Like his immediate predecessor as head of the state's prison system, Harold W. Clarke said that allowing a convicted killer to have a state-funded sex-change operation is a bad idea that would increase the risk of the prisoner escaping while traveling for the surgery and could spur violence against the inmate afterward.

But Clarke parted company yesterday with the previous commissioner, Kathleen Dennehy, in one key respect: He will not quit if a federal court orders him to allow the operation.

"If the court decides that the offender should have sex-reassignment surgery, then it's incumbent upon the department to do what it must do legally," Clarke told US Chief District Judge Mark L. Wolf before the end of a two-day hearing into his views on Michelle Kosilek's suit seeking the operation.

Clarke told the Globe afterward that he would exhaust every possible legal appeal if Wolf ordered the procedure for Kosilek, who was born Robert Kosilek and has been diagnosed with a gender identity disorder by medical specialists.

Kosilek strangled his wife, Cheryl, in Mansfield in 1990, dumped her body in a car at the Emerald Square Mall in North Attleborough, and fled to New York, where he was arrested.

Clarke, who headed the prison systems in Washington state and Nebraska before taking over the Massachusetts system in November, said he had no intention of quitting over the dispute.

"This is a legal matter," he said. If the judiciary ultimately rules for Kosilek, "Who are we to defy the courts?" Clarke continued. "We're a law enforcement agency."

Frances Cohen, one of Kosilek's lawyers, said afterward that Clarke's position on that point was more reasonable than Dennehy's. But she told Wolf that Clarke's reasons for opposing the surgery were so similar to those of his predecessors that she felt he had not seriously considered the evidence on both sides.

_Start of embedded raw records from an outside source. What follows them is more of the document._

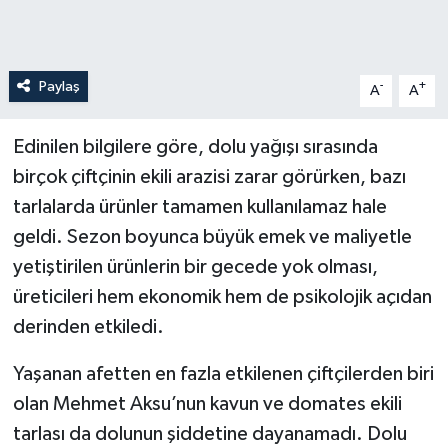
Paylaş
-
+
A
A
Edinilen bilgilere göre, dolu yağışı sırasında
birçok çiftçinin ekili arazisi zarar görürken, bazı
tarlalarda ürünler tamamen kullanılamaz hale
geldi. Sezon boyunca büyük emek ve maliyetle
yetiştirilen ürünlerin bir gecede yok olması,
üreticileri hem ekonomik hem de psikolojik açıdan
derinden etkiledi.
Yaşanan afetten en fazla etkilenen çiftçilerden biri
olan Mehmet Aksu’nun kavun ve domates ekili
tarlası da dolunun şiddetine dayanamadı. Dolu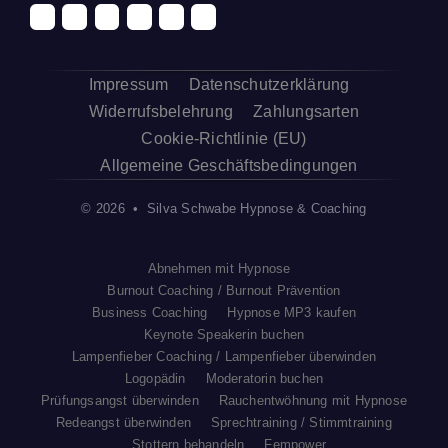
Impressum
Datenschutzerklärung
Widerrufsbelehrung
Zahlungsarten
Cookie-Richtlinie (EU)
Allgemeine Geschäftsbedingungen
© 2026 • Silva Schwabe Hypnose & Coaching
Abnehmen mit Hypnose
Burnout Coaching / Burnout Prävention
Business Coaching
Hypnose MP3 kaufen
Keynote Speakerin buchen
Lampenfieber Coaching / Lampenfieber überwinden
Logopädin
Moderatorin buchen
Prüfungsangst überwinden
Rauchentwöhnung mit Hypnose
Redeangst überwinden
Sprechtraining / Stimmtraining
Stottern behandeln
Fempower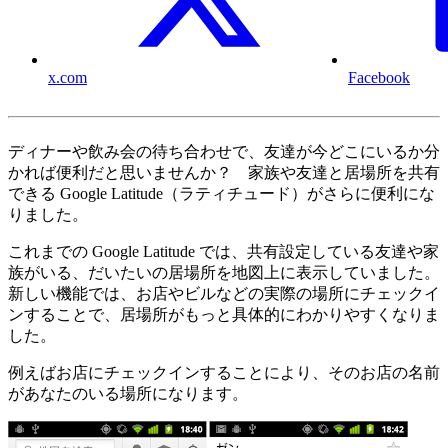
x.com
Facebook
ディナーや飲み会の待ち合わせで、友達が今どこにいるか分
かれば便利だと思いませんか？ 家族や友達と居場所を共有
できる Google Latitude（ラティチュード）がさらに便利にな
りました。
これまでの Google Latitude では、共有設定している友達や家
族がいる、だいたいの居場所を地図上に表示していました。
新しい機能では、お店やビルなどの実際の場所にチェックイ
ンすることで、居場所がもっと具体的にわかりやすくなりま
した。
例えばお店にチェックインすることにより、そのお店の名前
があなたのいる場所になります。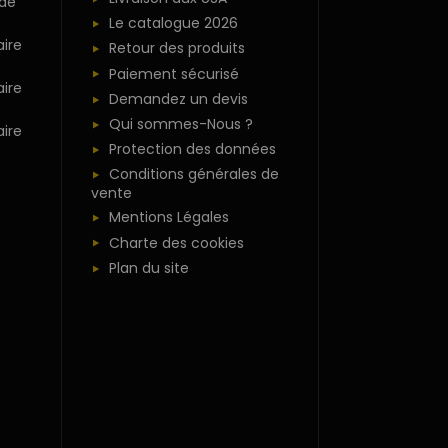
 de
Le catalogue 2026
ire
Retour des produits
Paiement sécurisé
ire
Demandez un devis
Qui sommes-Nous ?
ire
Protection des données
Conditions générales de
vente
Mentions Légales
Charte des cookies
Plan du site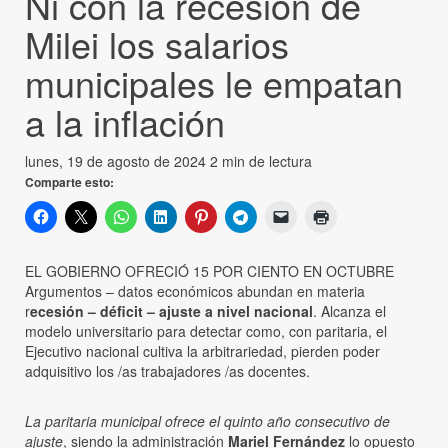
Ni con la recesión de
Milei los salarios
municipales le empatan
a la inflación
lunes, 19 de agosto de 2024
2 min de lectura
Comparte esto:
EL GOBIERNO OFRECIÓ 15 POR CIENTO EN OCTUBRE
Argumentos – datos económicos abundan en materia
r
ecesión – déficit – ajuste a nivel nacional
. Alcanza el
modelo universitario para detectar como, con paritaria, el
Ejecutivo nacional cultiva la arbitrariedad, pierden poder
adquisitivo los /as trabajadores /as docentes.
La paritaria municipal ofrece el quinto año consecutivo de
ajuste
, siendo la administración
Mariel Fernández
lo opuesto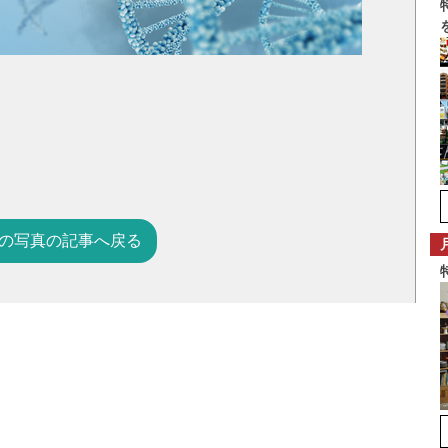
の写真の記事へ戻る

That was not surprising, she said, given the political opposition the operation has stirred. After Clarke told reporters on April 1 that he planned to examine the case with a "fresh set of eyes," more than 40 state legislators wrote him to oppose the surgery, she said. Cohen said the prison system is violating Kosilek's constitutional rights barring cruel and unusual punishment by depriving her client of vital medical care.

"Ms. Kosilek is aging," Cohen said, nodding toward the 58-year-old prisoner. "Her mental anguish is only increasing."

Kosilek, who legally changed his name to Michelle in 1993, has waged a legal campaign for 15 years to undergo a sex change and has attempted suicide in prison.